▸ **Task details**
Retype every line of the records below without changing anything.

◇ ◇ ◇

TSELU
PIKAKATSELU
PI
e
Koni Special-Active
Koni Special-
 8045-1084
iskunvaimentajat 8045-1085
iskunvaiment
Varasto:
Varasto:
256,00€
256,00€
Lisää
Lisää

◇ ◇ ◇

▸ **Answer section**
TSELU
PIKAKATSELU
PI
e
Koni Special-Active
Koni Special-
 8045-1084
iskunvaimentajat 8045-1085
iskunvaiment
Varasto:
Varasto:
256,00€
256,00€
Lisää
Lisää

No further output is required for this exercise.